Then Mary, when she came where Jesus was and saw him, fell at his feet, saying to him, "Lord, if you had been here, my brother would not have died." When Jesus saw her weeping, and the Jews who came with her also weeping, he was deeply moved in spirit and troubled; and he said, "Where have you laid him?" They said to him, "Lord, come and see."

Jesus wept. So the Jews said, "See how he loved him!" But some of them said, "Could not he who opened the eyes of the blind man have kept this man from dying?" Then Jesus, deeply moved again, came to the tomb; it was a cave, and a stone lay upon it.

Jesus said, "Take away the stone." Martha, the sister of the dead man, said to him, "Lord, by this time there will be an odor, for he has been dead four days." Jesus said to her, "Did I not tell you that if you would believe you would see the glory of God?"

So they took away the stone. And Jesus lifted up his eyes and said, "Father, I thank thee that thou hast heard me. I knew that thou hearest me always, but I have said this on account of the people standing by, that they may believe that thou didst send me."
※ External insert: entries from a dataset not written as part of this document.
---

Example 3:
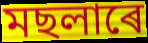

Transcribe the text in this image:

মছলাৰে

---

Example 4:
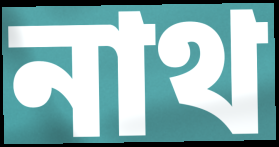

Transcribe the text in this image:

নাথ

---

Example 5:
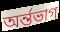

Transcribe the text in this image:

অৰ্ন্তভাগ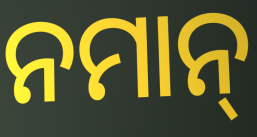
ନମାନ୍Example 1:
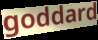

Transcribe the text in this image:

goddard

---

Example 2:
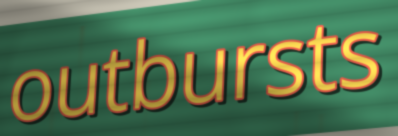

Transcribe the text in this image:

outbursts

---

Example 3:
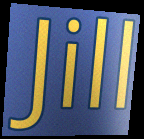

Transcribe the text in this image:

Jill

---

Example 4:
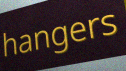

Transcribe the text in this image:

hangers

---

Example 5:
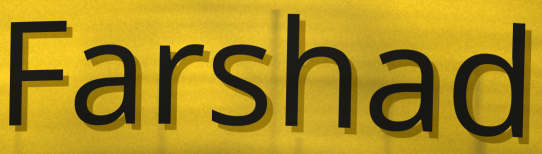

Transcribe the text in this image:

Farshad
When he had said this, he cried with a loud voice, "Lazarus, come out." The dead man came out, his hands and feet bound with bandages, and his face wrapped with a cloth. Jesus said to them, "Unbind him, and let him go."

   

John W. Dixon, Jr., Art as a Means of Thinking and of Grace

Giotto makes narrative from story first by a rigorous selection of the critical events with nothing outside the event to distract attention.
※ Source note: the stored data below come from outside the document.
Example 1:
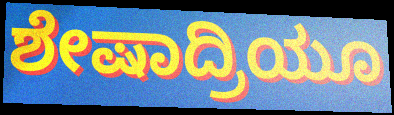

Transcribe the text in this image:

ಶೇಷಾದ್ರಿಯೂ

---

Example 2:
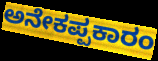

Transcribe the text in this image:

ಅನೇಕಪ್ಪಕಾರಂ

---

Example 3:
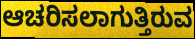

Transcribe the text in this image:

ಆಚರಿಸಲಾಗುತ್ತಿರುವ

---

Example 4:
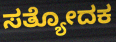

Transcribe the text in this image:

ಸತ್ಯೋದಕ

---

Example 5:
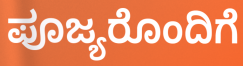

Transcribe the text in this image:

ಪೂಜ್ಯರೊಂದಿಗೆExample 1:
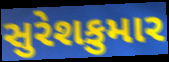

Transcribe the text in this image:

સુરેશકુમાર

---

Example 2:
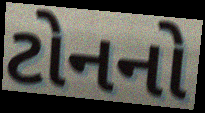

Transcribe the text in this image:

ટોનનો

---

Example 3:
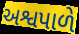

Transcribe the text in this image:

અશ્વપાળે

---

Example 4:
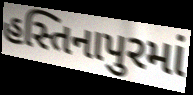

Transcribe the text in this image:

હસ્તિનાપુરમાં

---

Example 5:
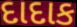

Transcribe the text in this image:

દાદાક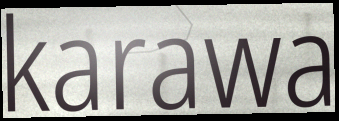
karawa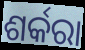
ଶର୍କରା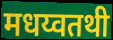
मधय्वतथी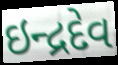
ઇન્દ્રદેવ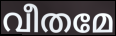
വീതമേ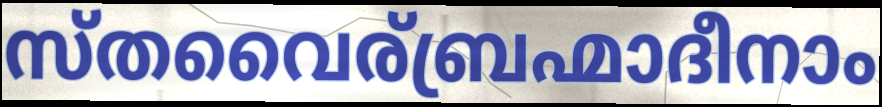
സ്തവൈര്ബ്രഹ്മാദീനാംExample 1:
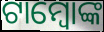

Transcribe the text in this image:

ଟାମ୍ବୋଙ୍କ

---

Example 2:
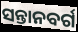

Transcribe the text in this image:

ସନ୍ତାନବର୍ଗ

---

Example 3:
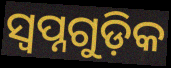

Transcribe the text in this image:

ସ୍ୱପ୍ନଗୁଡ଼ିକ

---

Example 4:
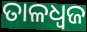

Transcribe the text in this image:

ତାଳଧ୍ୱଜ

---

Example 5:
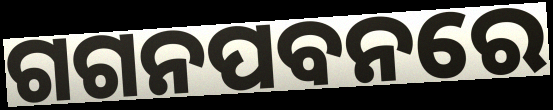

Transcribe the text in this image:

ଗଗନପବନରେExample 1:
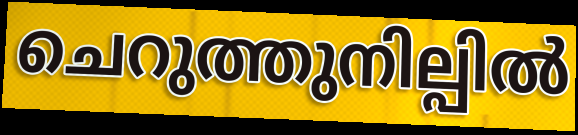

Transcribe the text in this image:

ചെറുത്തുനില്പിൽ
Then he compresses the events into the restricted frame of the picture surface, compressing not only action but time, since all the important stages of the story are contained in the presentation.
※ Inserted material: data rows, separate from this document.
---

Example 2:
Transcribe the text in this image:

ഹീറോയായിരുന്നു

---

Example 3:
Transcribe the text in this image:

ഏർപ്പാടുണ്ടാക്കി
Boldly, he places the two principal figures, not in the center as custom would have it but at the sides. The center is occupied by an astonished onlooker who is the junction and transmitter of the currents of feeling that flow back and forth across the picture surface. He looks toward Lazarus while gesturing back toward Jesus. Next to him is an older man gesturing toward Lazarus as he holds one of the grave cloths while he looks back toward Jesus, a chiastic flow of attention and healing force. Mary and Martha are kneeling, almost prostrated, before Jesus as they look up trustingly; the Gospel account has this taking place before the raising.